In this exercise, retype exactly the lines from the start of the entries through the line bearing "подадим в отставку, после чего президент", leaving every picture out.

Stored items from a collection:
-------

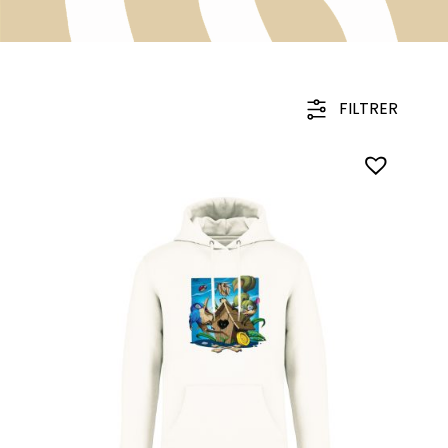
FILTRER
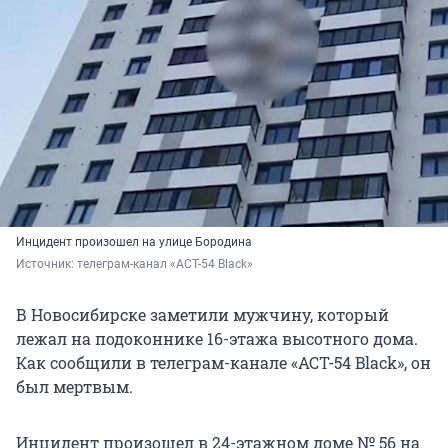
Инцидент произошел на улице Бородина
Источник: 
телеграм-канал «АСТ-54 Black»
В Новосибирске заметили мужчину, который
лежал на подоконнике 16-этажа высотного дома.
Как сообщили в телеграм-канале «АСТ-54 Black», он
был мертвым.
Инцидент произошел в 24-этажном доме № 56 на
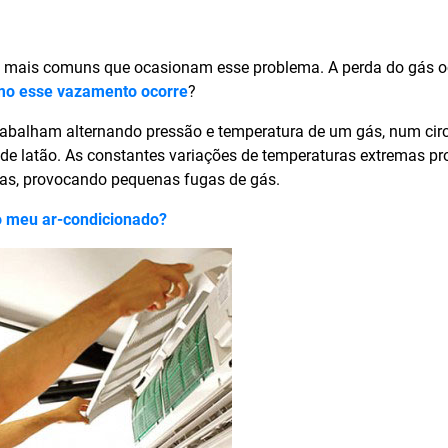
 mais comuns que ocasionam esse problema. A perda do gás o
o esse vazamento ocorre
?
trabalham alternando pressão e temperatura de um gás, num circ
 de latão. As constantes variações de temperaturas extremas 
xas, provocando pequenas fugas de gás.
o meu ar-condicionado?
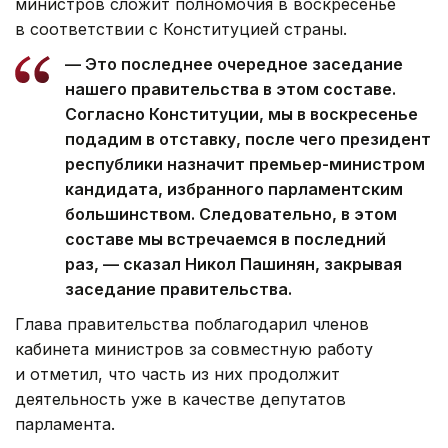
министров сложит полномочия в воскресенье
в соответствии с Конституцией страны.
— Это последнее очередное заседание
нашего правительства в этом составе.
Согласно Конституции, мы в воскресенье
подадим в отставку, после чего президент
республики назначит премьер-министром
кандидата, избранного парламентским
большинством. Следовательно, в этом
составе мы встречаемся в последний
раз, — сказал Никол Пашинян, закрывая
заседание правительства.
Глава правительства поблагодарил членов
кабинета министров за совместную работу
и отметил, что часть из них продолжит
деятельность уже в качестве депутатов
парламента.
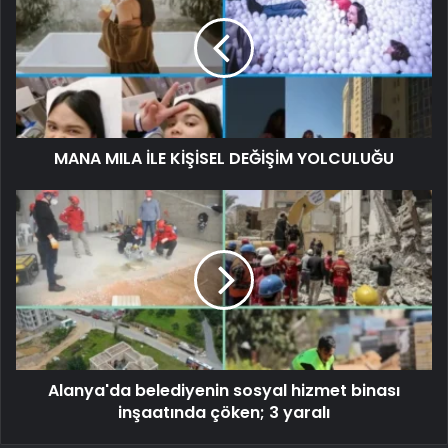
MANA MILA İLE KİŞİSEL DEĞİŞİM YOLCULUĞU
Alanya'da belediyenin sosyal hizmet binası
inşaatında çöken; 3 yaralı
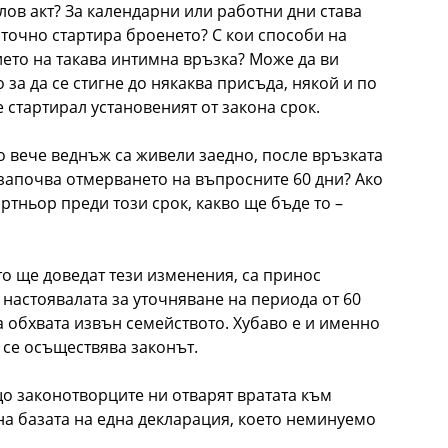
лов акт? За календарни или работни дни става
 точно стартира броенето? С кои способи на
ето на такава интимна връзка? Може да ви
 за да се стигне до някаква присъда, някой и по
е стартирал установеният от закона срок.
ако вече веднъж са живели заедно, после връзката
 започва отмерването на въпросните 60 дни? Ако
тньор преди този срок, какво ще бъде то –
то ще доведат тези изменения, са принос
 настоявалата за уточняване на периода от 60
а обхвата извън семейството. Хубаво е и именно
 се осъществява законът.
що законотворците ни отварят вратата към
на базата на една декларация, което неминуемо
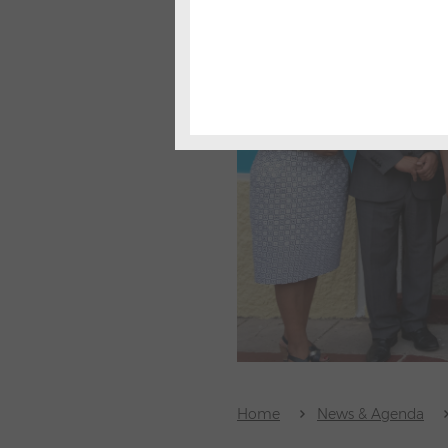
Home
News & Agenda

-------

# Solution to this problem
FILTRER
Инцидент произошел на улице Бородина
Источник: 
телеграм-канал «АСТ-54 Black»
В Новосибирске заметили мужчину, который
лежал на подоконнике 16-этажа высотного дома.
Как сообщили в телеграм-канале «АСТ-54 Black», он
был мертвым.
Инцидент произошел в 24-этажном доме № 56 на
 mais comuns que ocasionam esse problema. A perda do gás o
o esse vazamento ocorre
?
trabalham alternando pressão e temperatura de um gás, num circ
 de latão. As constantes variações de temperaturas extremas 
xas, provocando pequenas fugas de gás.
o meu ar-condicionado?
министров сложит полномочия в воскресенье
в соответствии с Конституцией страны.
— Это последнее очередное заседание
нашего правительства в этом составе.
Согласно Конституции, мы в воскресенье
подадим в отставку, после чего президент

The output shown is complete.